Job item:
Give back the lines of the records exactly, starting at the first and ending at the one with "plate: none [453,657,561,701]".

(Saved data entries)
◇ ◇ ◇ ◇
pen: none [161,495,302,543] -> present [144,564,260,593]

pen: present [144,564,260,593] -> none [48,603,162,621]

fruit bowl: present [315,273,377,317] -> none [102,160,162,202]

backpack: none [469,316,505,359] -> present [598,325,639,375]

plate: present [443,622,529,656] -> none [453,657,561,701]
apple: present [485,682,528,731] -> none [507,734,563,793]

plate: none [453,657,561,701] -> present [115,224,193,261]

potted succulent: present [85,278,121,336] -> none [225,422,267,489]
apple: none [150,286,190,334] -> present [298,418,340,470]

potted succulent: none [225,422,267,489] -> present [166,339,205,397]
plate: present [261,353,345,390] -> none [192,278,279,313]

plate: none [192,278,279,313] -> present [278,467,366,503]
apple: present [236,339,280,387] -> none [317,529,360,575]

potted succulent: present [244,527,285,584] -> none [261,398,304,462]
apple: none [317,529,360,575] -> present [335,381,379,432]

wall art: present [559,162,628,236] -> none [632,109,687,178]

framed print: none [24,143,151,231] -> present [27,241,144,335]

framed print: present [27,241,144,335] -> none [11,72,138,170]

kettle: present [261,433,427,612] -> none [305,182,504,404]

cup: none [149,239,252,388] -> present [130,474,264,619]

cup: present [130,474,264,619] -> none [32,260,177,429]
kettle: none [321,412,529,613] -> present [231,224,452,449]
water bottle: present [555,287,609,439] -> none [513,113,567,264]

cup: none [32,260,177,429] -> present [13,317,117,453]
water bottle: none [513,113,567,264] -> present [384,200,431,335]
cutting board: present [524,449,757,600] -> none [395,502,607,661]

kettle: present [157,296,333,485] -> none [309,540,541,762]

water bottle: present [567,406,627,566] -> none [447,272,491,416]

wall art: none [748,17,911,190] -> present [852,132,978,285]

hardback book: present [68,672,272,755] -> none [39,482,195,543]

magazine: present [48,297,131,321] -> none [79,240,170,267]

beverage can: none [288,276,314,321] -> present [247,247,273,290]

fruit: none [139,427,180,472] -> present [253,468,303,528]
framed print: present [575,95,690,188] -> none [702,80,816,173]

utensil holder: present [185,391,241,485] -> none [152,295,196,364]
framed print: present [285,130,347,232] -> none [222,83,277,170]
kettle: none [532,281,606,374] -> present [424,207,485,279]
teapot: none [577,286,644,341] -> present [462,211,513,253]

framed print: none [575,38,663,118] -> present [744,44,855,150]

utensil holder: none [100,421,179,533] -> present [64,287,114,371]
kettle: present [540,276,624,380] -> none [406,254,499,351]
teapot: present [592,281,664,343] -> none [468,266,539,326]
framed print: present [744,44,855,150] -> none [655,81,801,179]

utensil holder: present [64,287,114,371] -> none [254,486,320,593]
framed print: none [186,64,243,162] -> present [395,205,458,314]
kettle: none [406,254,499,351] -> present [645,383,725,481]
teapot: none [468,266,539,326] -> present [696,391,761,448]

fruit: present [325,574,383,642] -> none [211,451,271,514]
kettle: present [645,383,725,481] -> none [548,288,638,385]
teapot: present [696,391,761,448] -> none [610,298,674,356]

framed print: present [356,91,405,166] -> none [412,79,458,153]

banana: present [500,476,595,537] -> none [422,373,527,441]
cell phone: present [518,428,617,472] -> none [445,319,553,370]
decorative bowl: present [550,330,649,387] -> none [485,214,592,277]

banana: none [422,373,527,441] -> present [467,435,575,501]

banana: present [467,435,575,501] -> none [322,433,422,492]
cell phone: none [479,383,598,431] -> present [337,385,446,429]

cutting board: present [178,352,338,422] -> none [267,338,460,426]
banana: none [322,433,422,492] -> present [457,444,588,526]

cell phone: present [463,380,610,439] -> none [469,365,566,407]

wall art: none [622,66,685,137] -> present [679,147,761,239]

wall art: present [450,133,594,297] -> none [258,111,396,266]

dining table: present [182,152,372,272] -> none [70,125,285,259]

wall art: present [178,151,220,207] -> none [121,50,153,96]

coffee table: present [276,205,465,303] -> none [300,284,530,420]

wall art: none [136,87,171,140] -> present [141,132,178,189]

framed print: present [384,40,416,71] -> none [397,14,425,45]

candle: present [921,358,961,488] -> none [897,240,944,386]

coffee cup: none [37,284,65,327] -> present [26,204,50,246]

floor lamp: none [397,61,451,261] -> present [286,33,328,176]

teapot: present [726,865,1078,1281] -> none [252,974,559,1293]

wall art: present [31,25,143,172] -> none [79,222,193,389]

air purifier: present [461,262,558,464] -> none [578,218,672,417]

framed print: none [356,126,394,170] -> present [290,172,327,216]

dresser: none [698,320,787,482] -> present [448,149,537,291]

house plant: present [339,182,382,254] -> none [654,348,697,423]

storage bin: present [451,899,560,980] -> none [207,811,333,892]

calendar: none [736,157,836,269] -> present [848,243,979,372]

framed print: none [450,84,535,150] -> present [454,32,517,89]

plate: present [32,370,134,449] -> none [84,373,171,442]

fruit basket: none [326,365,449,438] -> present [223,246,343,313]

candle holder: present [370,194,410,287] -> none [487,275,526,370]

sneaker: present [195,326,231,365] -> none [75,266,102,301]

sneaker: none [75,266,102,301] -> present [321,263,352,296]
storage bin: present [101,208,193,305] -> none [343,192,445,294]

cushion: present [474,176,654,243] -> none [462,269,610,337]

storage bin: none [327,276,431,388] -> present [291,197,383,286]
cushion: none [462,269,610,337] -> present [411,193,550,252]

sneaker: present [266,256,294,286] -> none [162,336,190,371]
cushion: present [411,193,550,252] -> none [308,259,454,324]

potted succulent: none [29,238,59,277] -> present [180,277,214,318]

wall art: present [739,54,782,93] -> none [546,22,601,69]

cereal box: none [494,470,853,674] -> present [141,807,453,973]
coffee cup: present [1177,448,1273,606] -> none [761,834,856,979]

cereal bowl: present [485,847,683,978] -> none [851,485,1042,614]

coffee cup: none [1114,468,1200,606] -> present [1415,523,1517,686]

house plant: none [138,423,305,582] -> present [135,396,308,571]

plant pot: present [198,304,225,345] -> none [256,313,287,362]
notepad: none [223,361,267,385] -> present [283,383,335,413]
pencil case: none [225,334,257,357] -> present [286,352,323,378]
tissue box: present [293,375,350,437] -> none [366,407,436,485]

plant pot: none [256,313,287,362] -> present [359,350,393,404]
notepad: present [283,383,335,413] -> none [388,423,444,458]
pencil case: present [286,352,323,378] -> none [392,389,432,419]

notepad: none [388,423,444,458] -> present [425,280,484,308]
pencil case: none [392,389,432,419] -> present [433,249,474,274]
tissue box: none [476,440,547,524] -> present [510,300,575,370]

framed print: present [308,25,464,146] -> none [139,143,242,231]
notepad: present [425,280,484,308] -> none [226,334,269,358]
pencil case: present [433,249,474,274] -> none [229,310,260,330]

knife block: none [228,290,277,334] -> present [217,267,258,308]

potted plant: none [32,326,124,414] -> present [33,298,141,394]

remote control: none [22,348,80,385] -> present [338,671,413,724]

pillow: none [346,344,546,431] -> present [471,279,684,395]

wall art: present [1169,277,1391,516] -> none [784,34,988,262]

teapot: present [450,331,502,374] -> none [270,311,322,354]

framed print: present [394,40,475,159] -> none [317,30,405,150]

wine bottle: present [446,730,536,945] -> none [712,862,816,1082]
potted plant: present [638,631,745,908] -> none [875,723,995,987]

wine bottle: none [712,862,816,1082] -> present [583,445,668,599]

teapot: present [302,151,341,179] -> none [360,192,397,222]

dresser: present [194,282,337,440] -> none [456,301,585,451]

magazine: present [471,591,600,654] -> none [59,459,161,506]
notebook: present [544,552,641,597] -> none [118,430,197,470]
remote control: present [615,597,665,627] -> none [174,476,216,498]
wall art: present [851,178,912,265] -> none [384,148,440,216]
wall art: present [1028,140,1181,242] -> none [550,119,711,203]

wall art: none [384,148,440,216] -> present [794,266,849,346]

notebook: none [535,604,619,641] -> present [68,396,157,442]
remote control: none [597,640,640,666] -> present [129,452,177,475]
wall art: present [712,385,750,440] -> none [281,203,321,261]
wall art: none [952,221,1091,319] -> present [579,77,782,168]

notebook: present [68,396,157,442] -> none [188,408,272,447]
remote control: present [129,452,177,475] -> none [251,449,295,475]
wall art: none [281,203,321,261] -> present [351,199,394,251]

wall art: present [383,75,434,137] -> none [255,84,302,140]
◇ ◇ ◇ ◇
Solution for this task:
pen: none [161,495,302,543] -> present [144,564,260,593]

pen: present [144,564,260,593] -> none [48,603,162,621]

fruit bowl: present [315,273,377,317] -> none [102,160,162,202]

backpack: none [469,316,505,359] -> present [598,325,639,375]

plate: present [443,622,529,656] -> none [453,657,561,701]
apple: present [485,682,528,731] -> none [507,734,563,793]

plate: none [453,657,561,701] -> present [115,224,193,261]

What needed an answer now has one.